Pedro Hallal*
Os mais de 1 milhão deixados sem pai ou mãe pela pandemia não podem ser tratados como rebanho
A revista científica Lancet publicou um artigo conduzido por pesquisadores de diversos países sobre os órfãos da pandemia.
O artigo estima que a pandemia deixou órfãs mais de 1,1 milhão de crianças no mundo, sendo mais de 100 mil delas no Brasil. O país registrou a morte de 2,4 pais/mães para cada 1.000 crianças. É uma das maiores taxas de órfãos no mundo.
O impacto de longo prazo dessas perdas é difícil de quantificar, mas infelizmente inclui prejuízos afetivos, sociais, educacionais e na saúde mental. Lembro do meu tempo de escola. Uma ou duas vezes por ano acontecia de algum coleguinha perder um avô, avó ou até um dos pais. Normalmente, o coleguinha ficava uns dias sem vir à escola. Nas vésperas do seu retorno, a professora conversava com a turma, nos preparando para receber o retorno do coleguinha. Toda essa rede de apoio ajudava os colegas em luto a retomarem suas atividades.
Imagine uma geração inteira que não teve a chance de elaborar esse luto na companhia dos colegas e amigos.

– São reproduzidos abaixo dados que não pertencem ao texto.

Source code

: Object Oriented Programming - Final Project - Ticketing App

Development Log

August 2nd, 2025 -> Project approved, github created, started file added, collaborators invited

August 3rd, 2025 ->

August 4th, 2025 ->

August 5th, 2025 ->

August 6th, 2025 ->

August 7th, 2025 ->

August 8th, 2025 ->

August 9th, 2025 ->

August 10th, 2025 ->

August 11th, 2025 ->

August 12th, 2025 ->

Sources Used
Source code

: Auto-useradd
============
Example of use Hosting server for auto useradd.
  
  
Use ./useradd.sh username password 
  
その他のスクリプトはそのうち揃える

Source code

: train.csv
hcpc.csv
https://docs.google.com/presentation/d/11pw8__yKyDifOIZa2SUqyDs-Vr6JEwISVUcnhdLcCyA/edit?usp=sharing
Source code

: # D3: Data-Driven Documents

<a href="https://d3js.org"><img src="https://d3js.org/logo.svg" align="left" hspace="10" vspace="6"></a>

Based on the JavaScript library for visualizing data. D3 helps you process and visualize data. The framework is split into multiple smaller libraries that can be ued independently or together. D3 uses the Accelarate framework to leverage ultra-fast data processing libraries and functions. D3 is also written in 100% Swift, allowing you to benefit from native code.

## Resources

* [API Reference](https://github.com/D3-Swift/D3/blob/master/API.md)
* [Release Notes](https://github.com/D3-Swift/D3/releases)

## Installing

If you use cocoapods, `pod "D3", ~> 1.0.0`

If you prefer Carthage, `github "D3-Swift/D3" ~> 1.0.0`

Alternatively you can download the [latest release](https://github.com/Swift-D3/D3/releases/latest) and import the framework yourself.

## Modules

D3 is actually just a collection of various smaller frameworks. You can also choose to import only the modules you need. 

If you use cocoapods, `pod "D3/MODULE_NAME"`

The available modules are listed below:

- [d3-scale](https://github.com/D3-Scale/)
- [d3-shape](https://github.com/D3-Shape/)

É muito triste saber que muitas dessas crianças não estariam órfãs não fosse a vexatória postura anticiência adotada pelo governo brasileiro para lidar com a pandemia.
Tivéssemos ouvido a ciência, muitas dessas crianças poderiam comemorar os seus aniversários com seus pais.
Tivéssemos ouvido a ciência, muitas dessas crianças poderiam fazer a adaptação na escola na presença dos pais.
Tivéssemos ouvido a ciência, muitas dessas crianças poderiam brincar, poderiam viajar com seus pais.
Tivéssemos ouvido a ciência, muitas dessas crianças poderiam ser repreendidas, quando necessário, por seus pais.
Tivéssemos ouvido a ciência, muitas dessas crianças poderiam contar com o colo dos pais quando ficassem doentes.
Mesmo a pandemia não tendo acabado, é obrigatório que o Estado brasileiro planeje políticas para garantir o futuro dessas crianças. Os órfãos da pandemia não podem ser tratados como rebanho. Os sistemas de saúde e educação do Brasil devem estar preparados para lidar com essa geração.
*É epidemiologista, professor da Escola Superior de Educação Física da Universidade Federal de Pelotas e coordenador do Epicovid-19, o maior estudo epidemiológico sobre coronavírus no Brasil.